If you ever needed even more proof that Beck does what he wants (where have you been the past 20-odd years?) you’ll find it on Colors.

After winning the extremely coveted Album of the Year Grammy for his mellow, introspective 2014 record Morning Phase, he’s completely turned his back on whatever new audience that album might have won him and turned in a bright and kinda ostentatious pop record.

This is a purposely slick piece of music that sees Beck team up with Greg Kurstin – who has wrote more pop hits than just about anyone else in the past decade or so – to make a pop album with a few Beck-like twists.

Previous singles ‘Dreams’ and the Elliott Smith-meets-classic rock ‘Dear Life’ turned out to be a perfect primer for what was to come and, unsurprisingly they are the album’s finest moments.  

 

All of the other tracks glisten in similar ways; ‘Seventh Heaven’ is a dreamy piece of psychedelic pop, ‘I’m So Free’ is part-power-pop swagger/part-bombastic, anthemic anthem and ‘Up All Night’ honestly could have ended up on Katy Perry’s Teenage Dream.

Even the album’s most emo moment, closing track ‘Fix Me’ has the same distanced sheen of someone like The Postal Service, rather than the intimate whisper of Beck’s own maudlin past efforts.

It’s all slick, but it’s not all good. ‘Wow’ might be the worst thing Beck has ever done.

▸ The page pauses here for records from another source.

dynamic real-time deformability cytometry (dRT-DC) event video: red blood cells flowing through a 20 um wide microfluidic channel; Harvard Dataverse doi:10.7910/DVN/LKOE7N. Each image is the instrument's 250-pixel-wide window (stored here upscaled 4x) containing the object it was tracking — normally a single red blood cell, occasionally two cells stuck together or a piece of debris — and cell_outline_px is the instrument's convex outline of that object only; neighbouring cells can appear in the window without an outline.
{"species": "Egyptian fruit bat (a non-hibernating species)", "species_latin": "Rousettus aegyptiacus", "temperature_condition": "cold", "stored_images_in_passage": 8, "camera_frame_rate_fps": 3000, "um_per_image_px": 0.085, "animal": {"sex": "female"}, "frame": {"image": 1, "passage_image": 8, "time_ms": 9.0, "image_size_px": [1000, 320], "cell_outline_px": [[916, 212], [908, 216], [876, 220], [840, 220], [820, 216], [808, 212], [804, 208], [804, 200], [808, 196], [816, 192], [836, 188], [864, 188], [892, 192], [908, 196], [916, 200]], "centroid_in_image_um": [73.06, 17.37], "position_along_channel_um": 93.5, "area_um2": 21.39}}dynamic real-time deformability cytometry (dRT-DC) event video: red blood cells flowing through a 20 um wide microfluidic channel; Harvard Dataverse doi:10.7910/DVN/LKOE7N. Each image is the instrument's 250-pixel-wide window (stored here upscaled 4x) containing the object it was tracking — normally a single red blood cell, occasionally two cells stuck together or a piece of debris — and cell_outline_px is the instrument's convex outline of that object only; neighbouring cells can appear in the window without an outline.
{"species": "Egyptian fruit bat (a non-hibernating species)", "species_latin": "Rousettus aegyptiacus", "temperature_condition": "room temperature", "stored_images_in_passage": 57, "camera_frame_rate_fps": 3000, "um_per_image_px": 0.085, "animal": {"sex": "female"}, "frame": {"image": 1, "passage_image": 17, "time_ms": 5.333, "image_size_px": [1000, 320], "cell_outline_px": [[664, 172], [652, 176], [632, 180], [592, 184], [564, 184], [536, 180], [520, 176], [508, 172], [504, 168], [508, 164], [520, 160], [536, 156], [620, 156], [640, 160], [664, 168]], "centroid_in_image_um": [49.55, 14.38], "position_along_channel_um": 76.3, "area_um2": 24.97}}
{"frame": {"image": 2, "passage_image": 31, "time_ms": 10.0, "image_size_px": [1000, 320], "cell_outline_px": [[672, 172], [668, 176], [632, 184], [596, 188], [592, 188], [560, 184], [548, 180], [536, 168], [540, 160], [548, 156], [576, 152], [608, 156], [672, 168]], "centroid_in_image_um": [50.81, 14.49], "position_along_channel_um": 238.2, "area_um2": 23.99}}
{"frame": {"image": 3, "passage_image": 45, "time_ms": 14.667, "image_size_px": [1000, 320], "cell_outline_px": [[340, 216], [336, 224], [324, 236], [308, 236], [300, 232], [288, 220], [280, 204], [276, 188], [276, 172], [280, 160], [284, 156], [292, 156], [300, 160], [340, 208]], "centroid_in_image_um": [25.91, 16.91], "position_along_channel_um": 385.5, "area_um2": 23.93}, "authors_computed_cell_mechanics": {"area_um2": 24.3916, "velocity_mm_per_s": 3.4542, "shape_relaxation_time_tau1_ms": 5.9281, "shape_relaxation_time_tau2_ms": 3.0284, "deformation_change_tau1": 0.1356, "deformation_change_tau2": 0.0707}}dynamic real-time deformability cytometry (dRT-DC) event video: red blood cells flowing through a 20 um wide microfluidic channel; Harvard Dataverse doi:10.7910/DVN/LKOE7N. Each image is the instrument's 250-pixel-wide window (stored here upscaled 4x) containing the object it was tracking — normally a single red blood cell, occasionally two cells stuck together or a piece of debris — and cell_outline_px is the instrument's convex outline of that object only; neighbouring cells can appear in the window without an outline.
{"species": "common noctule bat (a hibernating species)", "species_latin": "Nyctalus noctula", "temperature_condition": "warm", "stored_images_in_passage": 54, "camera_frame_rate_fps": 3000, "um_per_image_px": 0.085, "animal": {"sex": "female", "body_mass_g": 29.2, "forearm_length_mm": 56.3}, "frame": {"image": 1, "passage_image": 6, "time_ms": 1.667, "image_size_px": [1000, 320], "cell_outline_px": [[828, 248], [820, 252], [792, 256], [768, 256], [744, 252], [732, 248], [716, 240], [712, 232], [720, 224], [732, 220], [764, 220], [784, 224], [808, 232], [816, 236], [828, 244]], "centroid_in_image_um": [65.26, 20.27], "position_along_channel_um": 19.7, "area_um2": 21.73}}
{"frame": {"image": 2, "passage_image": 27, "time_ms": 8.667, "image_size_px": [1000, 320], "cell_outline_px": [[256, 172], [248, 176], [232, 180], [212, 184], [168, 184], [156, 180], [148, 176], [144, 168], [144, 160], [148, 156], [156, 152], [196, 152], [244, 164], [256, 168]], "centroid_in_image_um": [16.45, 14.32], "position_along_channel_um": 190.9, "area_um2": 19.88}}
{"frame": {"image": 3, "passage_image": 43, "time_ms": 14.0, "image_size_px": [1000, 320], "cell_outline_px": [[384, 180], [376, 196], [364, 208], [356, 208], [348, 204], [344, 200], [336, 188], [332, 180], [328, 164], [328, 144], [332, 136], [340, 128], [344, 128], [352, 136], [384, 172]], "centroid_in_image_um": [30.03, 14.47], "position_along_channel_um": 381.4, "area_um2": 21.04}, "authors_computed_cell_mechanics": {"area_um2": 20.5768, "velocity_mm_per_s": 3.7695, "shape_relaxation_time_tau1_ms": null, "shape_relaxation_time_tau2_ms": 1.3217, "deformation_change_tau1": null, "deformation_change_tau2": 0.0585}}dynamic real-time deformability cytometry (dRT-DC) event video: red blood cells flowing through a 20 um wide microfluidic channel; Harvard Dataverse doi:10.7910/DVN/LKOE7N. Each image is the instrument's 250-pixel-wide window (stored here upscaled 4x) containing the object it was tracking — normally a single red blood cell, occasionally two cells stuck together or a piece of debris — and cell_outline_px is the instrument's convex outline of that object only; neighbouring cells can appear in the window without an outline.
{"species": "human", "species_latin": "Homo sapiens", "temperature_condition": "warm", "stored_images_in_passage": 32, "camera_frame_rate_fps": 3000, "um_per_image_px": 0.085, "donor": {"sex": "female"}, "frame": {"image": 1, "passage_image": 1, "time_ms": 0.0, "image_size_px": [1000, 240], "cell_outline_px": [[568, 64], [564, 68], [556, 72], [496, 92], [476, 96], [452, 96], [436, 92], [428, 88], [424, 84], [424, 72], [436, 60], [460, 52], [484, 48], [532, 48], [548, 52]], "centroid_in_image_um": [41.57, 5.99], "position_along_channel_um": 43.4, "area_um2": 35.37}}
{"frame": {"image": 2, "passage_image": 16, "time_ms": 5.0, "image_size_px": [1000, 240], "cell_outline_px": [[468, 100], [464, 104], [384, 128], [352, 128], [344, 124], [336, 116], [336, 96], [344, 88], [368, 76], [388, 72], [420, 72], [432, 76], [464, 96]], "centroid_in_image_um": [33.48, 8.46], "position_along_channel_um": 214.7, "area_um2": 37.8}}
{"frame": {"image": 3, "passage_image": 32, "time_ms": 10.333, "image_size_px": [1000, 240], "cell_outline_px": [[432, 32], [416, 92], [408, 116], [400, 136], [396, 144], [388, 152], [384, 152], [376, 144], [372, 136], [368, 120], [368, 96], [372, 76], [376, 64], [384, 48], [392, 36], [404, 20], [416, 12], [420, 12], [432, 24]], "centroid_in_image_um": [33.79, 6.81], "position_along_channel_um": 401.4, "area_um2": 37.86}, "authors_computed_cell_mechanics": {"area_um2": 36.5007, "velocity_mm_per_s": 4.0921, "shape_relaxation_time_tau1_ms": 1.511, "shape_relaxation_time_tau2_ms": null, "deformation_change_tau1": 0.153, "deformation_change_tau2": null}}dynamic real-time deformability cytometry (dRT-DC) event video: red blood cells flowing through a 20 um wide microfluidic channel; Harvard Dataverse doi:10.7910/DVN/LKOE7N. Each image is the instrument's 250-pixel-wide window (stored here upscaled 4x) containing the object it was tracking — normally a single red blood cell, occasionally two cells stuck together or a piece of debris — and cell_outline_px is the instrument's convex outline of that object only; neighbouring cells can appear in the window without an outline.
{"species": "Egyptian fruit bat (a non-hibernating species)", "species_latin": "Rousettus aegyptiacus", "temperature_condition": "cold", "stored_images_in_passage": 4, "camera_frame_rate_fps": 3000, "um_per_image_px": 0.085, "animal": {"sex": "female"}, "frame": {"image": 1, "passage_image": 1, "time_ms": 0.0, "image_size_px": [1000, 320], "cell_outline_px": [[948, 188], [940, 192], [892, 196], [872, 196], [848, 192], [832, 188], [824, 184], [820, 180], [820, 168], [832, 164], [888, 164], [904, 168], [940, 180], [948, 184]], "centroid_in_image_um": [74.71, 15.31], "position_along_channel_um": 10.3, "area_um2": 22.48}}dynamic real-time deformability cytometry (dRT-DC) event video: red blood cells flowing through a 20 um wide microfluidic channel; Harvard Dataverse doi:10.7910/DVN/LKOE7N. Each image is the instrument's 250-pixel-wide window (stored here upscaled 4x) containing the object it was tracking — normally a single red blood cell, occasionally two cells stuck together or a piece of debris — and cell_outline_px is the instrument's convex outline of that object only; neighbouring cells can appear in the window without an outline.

A half-baked attempt at modern hip hop that makes him sound even whiter and older than he is. If you’re trying to cast as wide a net as Beck is, you’re bound to fall short every now and then, but he should know better than this.

There’s no way Colors ranks among Beck’s best work, no matter how much you might want it to. But as a modern pop record it’s deeper than most and, most of the time, just as fun.

If you find yourself lamenting the slick, overtly accessible sheen of Colors, just remember that some people were jarred by the funk of Midnight Vultures and the lush misery of Sea Change. Beck needs to keep doing new things, he needs to keep succeeding, failing, alienating and winning new fans. The moment he keeps doing what he’s always done, he stops being Beck.